### WHAT TO WORK ON
A verbatim transcript of the data that follows, free of images, is the expected result.

*** Opening DATA BLOCK ***

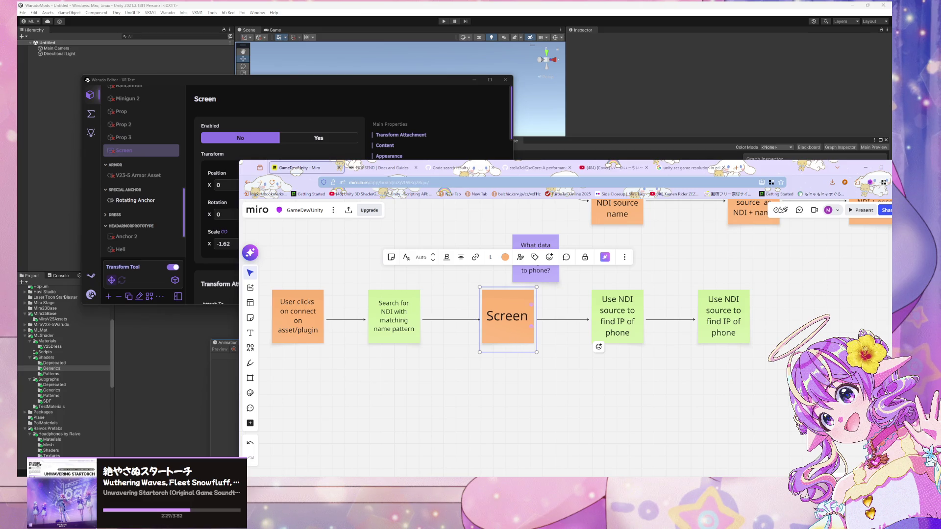
pyautogui.press('BackSpace')
pyautogui.press('BackSpace')
pyautogui.write('Asset')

*** Closing DATA BLOCK ***

### EXERCISE RESPONSE
pyautogui.press('BackSpace')
pyautogui.press('BackSpace')
pyautogui.write('Asset')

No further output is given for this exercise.